What are the implications of the Court’s ruling? Justice Gorsuch, joined by Justice Thomas dissented, stating that the Court’s reading of the Act endorses “paternalistic central planning” and turns a cold shoulder to “state law efforts to restore state lands.” This argument was not compelling to the majority because, as the Court’s opinion notes, cleanup plans generally must comply with applicable or relevant and appropriate state environmental standards and, moreover, states have opportunities for involvement in developing and selecting cleanup plans. The court’s ruling in Atlantic Richfield may also head off what are, in effect, collateral attacks on EPA’s remedial decisions and the confusion and delay threatened by such lawsuits.

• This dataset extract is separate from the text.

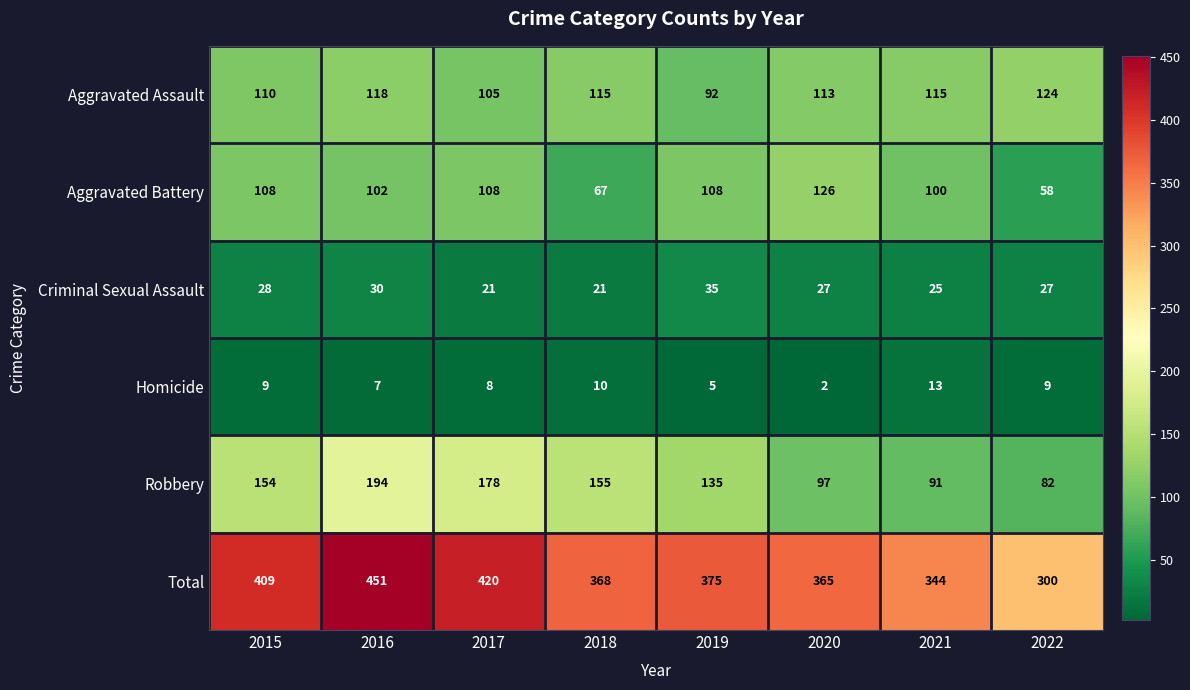

Rank the series by their maximum value, from highest to lowest.

Total, Robbery, Aggravated Battery, Aggravated Assault, Criminal Sexual Assault, Homicide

The Atlantic Richfield decision may serve to avoid unjust awards of windfall profits to plaintiffs who seek so-called restoration damages that go beyond any actual damages. Indeed, litigation in Montana illustrates the basis for such concern. In Sunburst School District No.2 v. Texaco, 165 P.3d 1079 (2007), the Montana Supreme Court approved an award of damages that Texaco claimed would exceed the value of the property allegedly damaged and thus would result in a windfall. The Court recognized the problem identified by Texaco, citing Montana law that an injured party should be made whole but not profit. However, the court in Sunburst found that the general rule in favor of diminution in value as the appropriate measure of damages can be overcome where the record shows that an award of restoration damages will actually be used to repair the damaged property rather than simply paid to plaintiffs.
The Supreme Court’s decision in Atlantic Richfield may avoid the need for a trial court to deal with “windfall profit” issues in cases where plaintiffs are responsible parties, EPA has selected a CERCLA remedy, and EPA has not authorized the restoration plan. In Atlantic Richfield, EPA represented that the landowners’ restoration plan would dig up soil that has been deliberately capped in place under the EPA approved remedy found to be protective. In such a case, one can understand why EPA would not authorize the restoration plan.
The Court’s decision in Atlantic Richfield does not address “restoration damage” claims where the plaintiffs are not potentially responsible parties, e.g. parties owning property that is not contaminated but present common law claims such as diminution of value. Although “restoration damage” suits were infrequent in the past, the Atlantic Richfield decision may serve to prompt an increase in such claims under state law. Adjacent landowners could sue for “cleaner than clean” restoration damages, i.e. providing more (and much more expensive) remediation than required under state environmental requirements. Trial courts in such cases will presumably be mindful of the fact that plaintiffs have other remedies under state law for compensatory damages measured by diminution of value. Moreover, defendants, aware of potential “windfall profit” concerns, may ask the trial court to require periodic reimbursement by defendants of actual restoration costs — instead of a lump sum — to deal with concerns that plaintiffs may decide to pocket the damage award rather than implement all or most of the restoration plan presented to the court.